Edmonton

Downtown neighbourhoods demand relief from parking crunch

People who live downtown say the countless cars parked on their streets make them feel like they’re living in a parking lot. Councillors have vowed to ease the congestion, but it could come at a cost to residents.

People may have to pay to park on residential streets outside their homes

The city is looking for ways to keep people from parking for free in front of people's homes. Coun. Andrew Knack floated the idea of charging for residential parking permits. (Laura Osman/CBC)

People who live downtown say the countless cars parked on their streets make them feel like they're living in a parking lot.

Councillors have vowed to ease the congestion, but it could come at a cost to residents.

In communities such as Oliver, Central McDougall and Boyle, the roads are often crowded with cars owned by people who don't want to pay for parking.
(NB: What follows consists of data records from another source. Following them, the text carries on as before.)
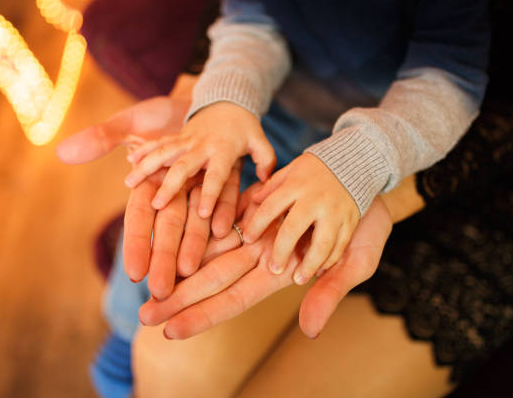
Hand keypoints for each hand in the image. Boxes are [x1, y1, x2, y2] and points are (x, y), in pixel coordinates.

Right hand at [56, 96, 240, 295]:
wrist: (199, 100)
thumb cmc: (160, 115)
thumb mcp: (132, 123)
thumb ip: (103, 138)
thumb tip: (63, 153)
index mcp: (149, 184)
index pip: (139, 219)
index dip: (136, 244)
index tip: (135, 274)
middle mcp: (174, 192)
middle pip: (167, 228)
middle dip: (164, 258)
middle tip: (162, 292)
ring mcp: (201, 188)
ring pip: (197, 220)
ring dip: (196, 247)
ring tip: (192, 273)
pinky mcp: (226, 178)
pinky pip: (228, 197)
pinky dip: (228, 215)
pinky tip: (230, 235)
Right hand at [123, 101, 275, 236]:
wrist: (227, 99)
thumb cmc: (245, 128)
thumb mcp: (260, 141)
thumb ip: (265, 160)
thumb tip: (266, 181)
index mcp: (224, 151)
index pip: (216, 175)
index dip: (210, 193)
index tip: (202, 213)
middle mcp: (202, 146)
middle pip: (183, 166)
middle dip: (169, 185)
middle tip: (157, 205)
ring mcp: (186, 139)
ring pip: (163, 152)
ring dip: (146, 166)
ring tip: (129, 182)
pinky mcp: (176, 135)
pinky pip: (158, 142)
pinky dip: (143, 148)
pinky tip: (128, 160)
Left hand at [138, 198, 391, 338]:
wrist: (365, 179)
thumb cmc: (369, 225)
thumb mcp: (355, 260)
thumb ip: (329, 292)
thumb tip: (309, 332)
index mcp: (282, 274)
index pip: (235, 299)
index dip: (202, 316)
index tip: (169, 332)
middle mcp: (263, 255)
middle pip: (213, 278)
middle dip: (179, 298)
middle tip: (143, 316)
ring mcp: (257, 230)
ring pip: (210, 249)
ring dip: (179, 266)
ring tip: (146, 281)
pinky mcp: (255, 205)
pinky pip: (220, 216)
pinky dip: (197, 227)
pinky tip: (168, 234)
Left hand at [244, 153, 358, 285]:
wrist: (356, 160)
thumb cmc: (316, 169)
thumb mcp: (292, 170)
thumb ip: (273, 186)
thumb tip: (252, 201)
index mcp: (297, 184)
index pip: (270, 207)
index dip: (257, 225)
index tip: (248, 239)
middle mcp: (315, 199)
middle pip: (293, 229)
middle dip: (281, 251)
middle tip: (273, 269)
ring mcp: (335, 211)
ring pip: (322, 243)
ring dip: (309, 264)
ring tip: (298, 279)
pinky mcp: (351, 220)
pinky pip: (340, 244)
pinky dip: (330, 260)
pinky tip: (319, 270)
"It is parked all to hell and gone," said Warren Champion from Central McDougall.

He said the problem is particularly bad in his neighbourhood, which is nestled between downtown, McEwan University, and the Royal Alexandra Hospital.

He said all the cars on the streets make it difficult for residents to park. He expects matters will only get worse when the downtown arena district is finished.

"Everything is taken. It is just wall to wall cars," he said.

City staff spent a year studying the problem in seven central neighbourhoods, and are working on ways to fix it.

One solution involves designated parking permits in congested neighbourhoods. Coun. Andrew Knack said it may be time to ask people to start paying for residential permits as well.

"You look at a city like Toronto, most of their residential streets you have to pay for residential on-street parking," Knack said.

"In Edmonton, we're obviously nowhere near the point where that would happen across the city. But are we at the point where some of these neighbourhoods downtown we actually need to explore that?"

In Toronto, parking passes sell for about $15 per month for the first car, and $36 for the second.

Downtown Coun. Scott McKeen said drivers parking downtown should pay, instead of parking for free at the expense of neighbourhoods.

"I know the communities will be relieved not to be used as parking lots," he said.

City staff said they will keep the option on the table as they develop their parking strategies. They hope to have some solutions in place before the downtown arena district opens in 2016.